Stonewalling is the third part of a series made up ofand Foolish Bird, which all deal with sexual awakening, girlhood / young woman-hood and independence. All of them feature Yao Hong gui who rarely works in film outside your films. Can you talk about your relationship with her, and how has that evolved as she herself has become an adult? How did you first meet?
Huang Ji: When we shot Egg and Stone I scouted all the schools in my hometown before I found her. Her parents were economic migrants who had left her in their hometown (commonly referred to as “left-behind” children).
I could tell by her body language and the look in her eyes that she had locked herself up in her inner-world. We decided to shoot according to her rhythm. We observed her in everyday life; as she began to understand womanhood and experience her sexual awakening; her encounters with others and society. From her lived experience, we built a series of films focusing on female sensuality, identity and independence.
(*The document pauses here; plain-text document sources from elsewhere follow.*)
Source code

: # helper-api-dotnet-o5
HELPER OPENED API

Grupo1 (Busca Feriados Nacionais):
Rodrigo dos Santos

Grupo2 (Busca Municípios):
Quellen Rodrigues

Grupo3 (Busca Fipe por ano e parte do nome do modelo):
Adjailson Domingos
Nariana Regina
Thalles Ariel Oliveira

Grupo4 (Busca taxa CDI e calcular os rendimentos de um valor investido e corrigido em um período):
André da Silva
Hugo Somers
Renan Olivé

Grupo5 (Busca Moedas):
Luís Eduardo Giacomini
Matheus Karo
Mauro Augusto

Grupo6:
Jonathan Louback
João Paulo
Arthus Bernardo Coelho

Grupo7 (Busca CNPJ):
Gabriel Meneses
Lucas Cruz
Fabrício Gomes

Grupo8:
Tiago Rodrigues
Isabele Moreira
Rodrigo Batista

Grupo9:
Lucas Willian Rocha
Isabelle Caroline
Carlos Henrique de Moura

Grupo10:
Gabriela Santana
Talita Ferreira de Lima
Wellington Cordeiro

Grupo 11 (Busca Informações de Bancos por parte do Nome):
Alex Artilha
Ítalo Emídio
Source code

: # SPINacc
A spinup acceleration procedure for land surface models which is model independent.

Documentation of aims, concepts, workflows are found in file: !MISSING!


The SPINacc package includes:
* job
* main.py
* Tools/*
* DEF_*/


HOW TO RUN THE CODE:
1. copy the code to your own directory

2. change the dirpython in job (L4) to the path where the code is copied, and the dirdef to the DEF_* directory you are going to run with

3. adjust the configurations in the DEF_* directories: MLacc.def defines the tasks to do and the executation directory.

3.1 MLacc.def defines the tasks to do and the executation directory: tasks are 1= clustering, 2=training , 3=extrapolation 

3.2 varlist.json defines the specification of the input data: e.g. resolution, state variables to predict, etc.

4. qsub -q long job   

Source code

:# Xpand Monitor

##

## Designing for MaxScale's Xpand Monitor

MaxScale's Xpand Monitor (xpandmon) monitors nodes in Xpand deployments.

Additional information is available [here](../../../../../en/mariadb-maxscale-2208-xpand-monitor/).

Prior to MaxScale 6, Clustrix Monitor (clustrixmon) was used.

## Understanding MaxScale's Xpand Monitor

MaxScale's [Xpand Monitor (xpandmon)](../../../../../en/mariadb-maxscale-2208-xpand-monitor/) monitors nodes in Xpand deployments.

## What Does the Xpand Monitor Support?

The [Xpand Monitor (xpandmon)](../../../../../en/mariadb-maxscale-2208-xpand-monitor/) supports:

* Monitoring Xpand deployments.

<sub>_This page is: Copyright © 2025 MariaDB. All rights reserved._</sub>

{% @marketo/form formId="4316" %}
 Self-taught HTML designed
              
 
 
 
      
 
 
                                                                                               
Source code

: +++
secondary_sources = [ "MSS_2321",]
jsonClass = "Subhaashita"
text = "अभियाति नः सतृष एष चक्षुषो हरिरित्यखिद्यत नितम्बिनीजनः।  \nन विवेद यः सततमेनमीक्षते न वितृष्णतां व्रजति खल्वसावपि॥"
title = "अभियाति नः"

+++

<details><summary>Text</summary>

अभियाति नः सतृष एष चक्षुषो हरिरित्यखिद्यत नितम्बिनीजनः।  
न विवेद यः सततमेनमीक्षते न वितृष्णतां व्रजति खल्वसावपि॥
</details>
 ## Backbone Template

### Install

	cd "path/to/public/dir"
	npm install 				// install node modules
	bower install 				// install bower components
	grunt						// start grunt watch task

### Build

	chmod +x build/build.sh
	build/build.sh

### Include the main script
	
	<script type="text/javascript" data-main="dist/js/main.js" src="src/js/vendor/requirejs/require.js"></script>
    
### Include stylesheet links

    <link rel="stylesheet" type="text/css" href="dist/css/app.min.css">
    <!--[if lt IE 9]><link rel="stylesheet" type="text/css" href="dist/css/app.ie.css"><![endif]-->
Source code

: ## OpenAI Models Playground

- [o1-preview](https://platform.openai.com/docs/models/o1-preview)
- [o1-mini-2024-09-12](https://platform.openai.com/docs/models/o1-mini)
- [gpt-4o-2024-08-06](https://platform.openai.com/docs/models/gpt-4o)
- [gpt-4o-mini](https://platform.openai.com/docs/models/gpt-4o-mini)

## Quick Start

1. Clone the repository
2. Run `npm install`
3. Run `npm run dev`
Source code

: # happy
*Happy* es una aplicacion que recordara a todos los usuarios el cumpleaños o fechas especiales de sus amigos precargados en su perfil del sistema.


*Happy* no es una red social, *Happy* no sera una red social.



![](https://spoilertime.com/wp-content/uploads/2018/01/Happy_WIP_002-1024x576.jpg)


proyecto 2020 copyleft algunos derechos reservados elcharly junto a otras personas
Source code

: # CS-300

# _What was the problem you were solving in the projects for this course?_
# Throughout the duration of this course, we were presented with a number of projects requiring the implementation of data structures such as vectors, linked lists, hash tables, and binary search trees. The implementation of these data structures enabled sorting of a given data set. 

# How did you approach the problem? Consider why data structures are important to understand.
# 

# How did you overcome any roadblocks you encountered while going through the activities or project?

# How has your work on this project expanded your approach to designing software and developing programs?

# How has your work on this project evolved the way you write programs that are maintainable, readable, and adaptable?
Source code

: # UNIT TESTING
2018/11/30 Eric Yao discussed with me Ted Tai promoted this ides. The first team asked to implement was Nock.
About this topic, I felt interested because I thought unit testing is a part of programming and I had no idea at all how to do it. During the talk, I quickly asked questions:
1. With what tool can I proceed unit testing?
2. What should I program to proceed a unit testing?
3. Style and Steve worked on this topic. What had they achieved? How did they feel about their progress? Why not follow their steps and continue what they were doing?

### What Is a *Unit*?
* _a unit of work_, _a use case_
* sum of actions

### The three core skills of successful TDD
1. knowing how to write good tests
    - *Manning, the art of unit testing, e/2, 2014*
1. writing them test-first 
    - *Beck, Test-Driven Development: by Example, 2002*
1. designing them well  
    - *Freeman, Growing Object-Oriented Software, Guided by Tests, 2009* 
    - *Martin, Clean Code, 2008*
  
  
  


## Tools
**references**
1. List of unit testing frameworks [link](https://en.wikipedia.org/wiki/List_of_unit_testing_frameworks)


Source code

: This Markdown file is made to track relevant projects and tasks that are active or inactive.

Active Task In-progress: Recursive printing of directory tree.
You mentioned in a previous conversation that it was important to you that the character of Lynn is not very bright, an average girl. Why was that a point to note?
In media, women are often portrayed as in-control and aware of what they are doing. Smart, conniving... But I think women do not have an innate ability from day one to absorb, analyze and act on what their bodies go through. Women need the physical lived experiences of their bodies to grow their understanding of themselves. I wanted to show Lynn as a very average girl facing a difficult situation. And in that difficult situation, which is largely out of her control and unplanned, we watch her face her predicament equipped only with her do-it- yourself instinct and hard work. This is female power.1
- 1. “ Interview with the Directors,” EPK.